Aux termes de l'article L. 226-10 du code de commerce, ce conseil autorise les conventions réglementées.
L'article 14 des statuts de la SCA L. dispose également que la nomination ou le renouvellement de tout gérant est soumis à l'accord du conseil de surveillance et prévoit son rôle en cas de refus de cet accord pour deux candidats successifs.
La dernière assemblée générale ordinaire s'est tenue le 5 mai 2020.
A cette date l'assemblée a notamment rejeté les demandes de révocation de 7 membres du conseil de surveillance et de nomination de 7 autres membres.
Les sociétés Amber et Vivendi font mention depuis cette date de plusieurs événements dont elles se prévalent dans le cadre de l'action commune qu'elles ont initiée.
- l'entrée fin mai 2020 du Groupe A. au capital de L. Capital à hauteur de 25%, (L. Capital étant la société mère d'ARCO) et détenant 7% de L. SCA,
' l'annonce d'un accord de partenariat entre les familles A. et L., rendu public le 25 mai 2020,
- la publication des résultats du premier semestre 2020, en nette baisse,
- le 10 août 2020 les sociétés Amber capital et Vivendi ont conclu un pacte d'actionnaires aux fins d'obtenir la convocation d'une assemblée générale en vue de la recomposition du conseil de surveillance.
- le 17 août 2020, le conseil de surveillance s'est réuni et a:
' pris acte de la création d'un conseil de gérance, intégrant les membres de l'actuel comité exécutif ainsi que les dirigeants de L. Publishing et de L. travel Retail,
' décidé du renouvellement par anticipation le mandat de gérant de M. Arnaud L. qui n'expirait qu'en mars 2021.

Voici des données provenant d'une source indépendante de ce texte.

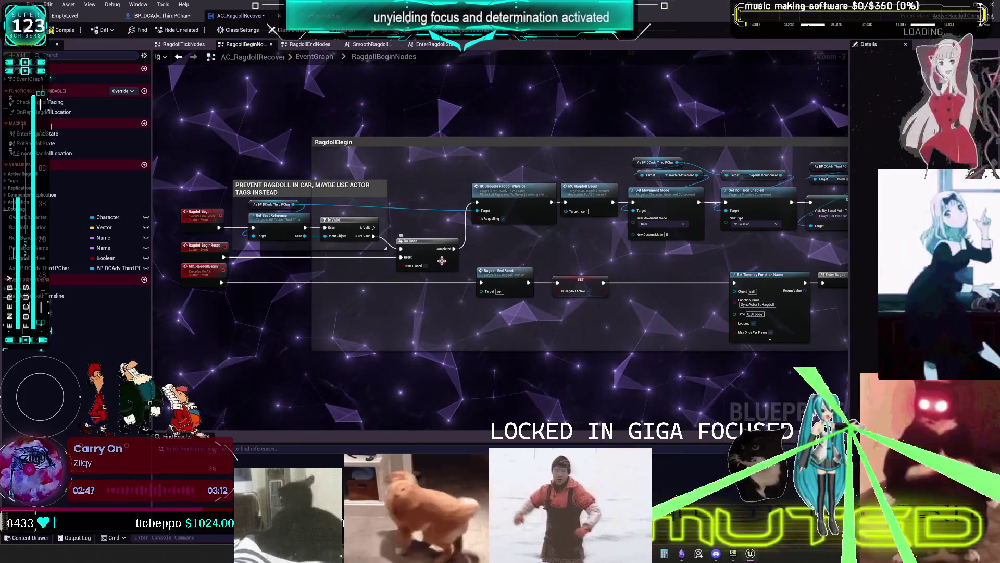
left_click_drag(597, 241, 585, 240)
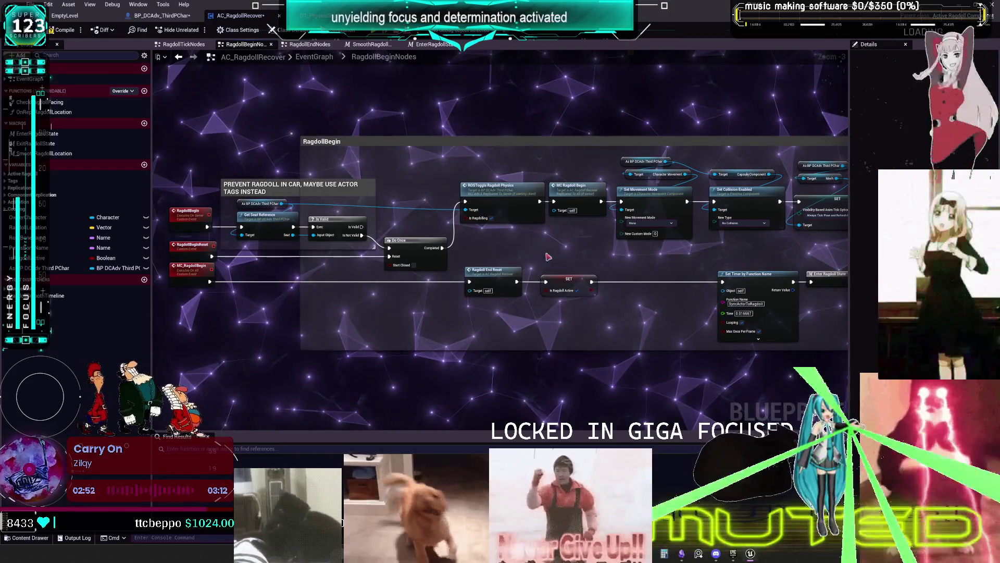
left_click(200, 222)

Deux membres du conseil de surveillance ont démissionné Mme Aline S.-W. le jour du conseil, remplacée par Mme B. le 31 août 2020 en application de l'article 12, 5° et M. Yves G..
Estimant d'une part que la modification de la structure commanditée permet désormais au Groupe A. d'exercer un contrôle indirect sur la société Arco, associé commandité, et d'autre part que les événements précités révèlent un manque d'indépendance du conseil de surveillance, les sociétés Amber et Vivendi ont demandé par courrier du 20 août 2020 aux gérants la convocation d'une assemblée générale avec pour ordre du jour la recomposition partielle du conseil de surveillance.
Cette demande leur ayant été refusée par courrier du 31 août 2020, les sociétés Vivendi et Amber capital ont, par assignations des 7 et 8 septembre 2020, saisi le président du tribunal de commerce de Paris pour voir désigner un mandataire ad hoc chargé de convoquer une assemblée générale anticipée sur le fondement de l'article L 225 '103 II, 2° du code de commerce, avec pour ordre du jour la recomposition du conseil de surveillance:
- pour Vivendi la révocation d'une personne (M. Gilles P.) et la nomination de Mme Virginie B. au conseil de surveillance,
- pour Amber la révocation de trois personnes de leurs fonctions de membre du conseil de surveillance (MM V. et P. et Mme T.), et la nomination de trois personnes (M. O., M. F. et Mme O.).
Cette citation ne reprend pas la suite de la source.